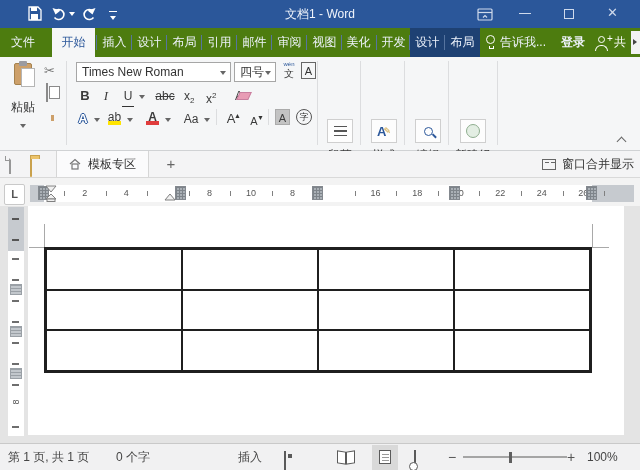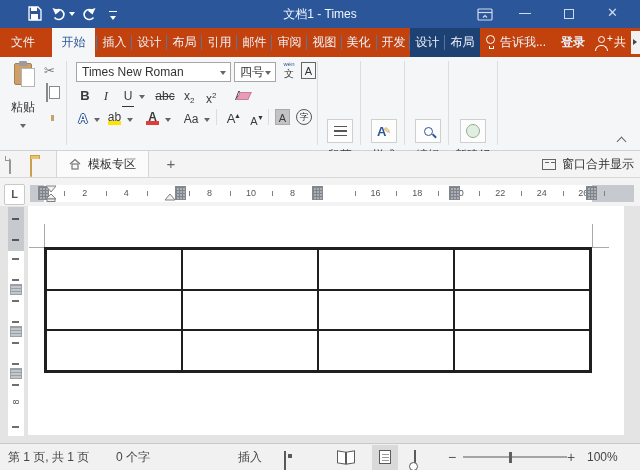--- a/index.html
+++ b/index.html
@@ -7,21 +7,21 @@
     font-family:"Liberation Sans","DejaVu Sans",sans-serif; }
   .abs { position:absolute; }
   #app { position:relative; width:640px; height:470px; background:#e4e4e4; }
 
   
   #titlebar { left:0; top:0; width:640px; height:28px; background:#2b579a; }
   #title { left:0; top:0; width:640px; text-align:center; color:#f0f4fb; font-size:12px; line-height:28px; }
   .winbtn { color:#cfdaec; }
 
   
-  #tabrow { left:0; top:28px; width:640px; height:29px; background:#c2410c; }
+  #tabrow { left:0; top:28px; width:640px; height:29px; background:#4d7c0f; }
   .rtab { position:absolute; top:0; height:29px; line-height:29px; text-align:center;
           color:#eef3fb; font-size:12px; cursor:default; }
   .rtab.active { background:#f5f6f7; color:#2b579a; }
   .rtab.ctx { background:#1e4173; }
   .tabsep { position:absolute; top:7px; width:1px; height:15px; background:#56749f; }
 
   
   #ribbon { left:0; top:57px; width:640px; height:94px; background:#f5f6f7; border-bottom:1px solid #d0d2d4; }
   .gsep { position:absolute; top:4px; width:1px; height:84px; background:#dcdddf; }
   .glabel { position:absolute; top:130px; font-size:11px; color:#676767; text-align:center; }
@@ -150,21 +150,21 @@
     </span>
     <span class="abs car" style="left:69px;top:12px;border-top-color:#fff;"></span>
     <span class="abs" style="left:81px;top:7px;">
       <svg width="15" height="14">
           <path d="M12 4 a5.2 5 0 1 0 0.5 6.5" fill="none" stroke="#fff" stroke-width="1.6"></path>
       <path d="M14.5 1 L11.5 7.5 L6.5 3.5 Z" fill="#fff"></path>
         </svg>
     </span>
     <span class="abs" style="left:109px;top:11px;width:8px;border-top:1.5px solid #fff;"></span>
     <span class="abs car" style="left:110px;top:16px;border-top-color:#fff;"></span>
-    <div class="abs" id="title">文档1 - Times</div>
+    <div class="abs" id="title">文档1 - Word</div>
     <span class="abs winbtn" style="left:477px;top:7px;">
       <svg width="16" height="13">
           <rect x="1" y="1" width="14" height="11" rx="1" fill="none" stroke="#cfdaec" stroke-width="1.2"></rect>
       <line x1="1" y1="4.5" x2="15" y2="4.5" stroke="#cfdaec" stroke-width="1.2"></line>
       <path d="M6 9.5 L8 7.5 L10 9.5" fill="none" stroke="#cfdaec" stroke-width="1.2"></path>
         </svg>
     </span>
     <span class="abs winbtn" style="left:519px;top:13px;width:12px;border-top:1.5px solid #cfdaec;"></span>
     <span class="abs winbtn" style="left:564px;top:9px;width:10px;height:10px;border:1.3px solid #cfdaec;"></span>
     <span class="abs winbtn" style="left:607px;top:5px;font-size:13px;">✕</span>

Exercise details →
Tally the lines in the records containing the string "path"; output only the tally.

Task solution →
3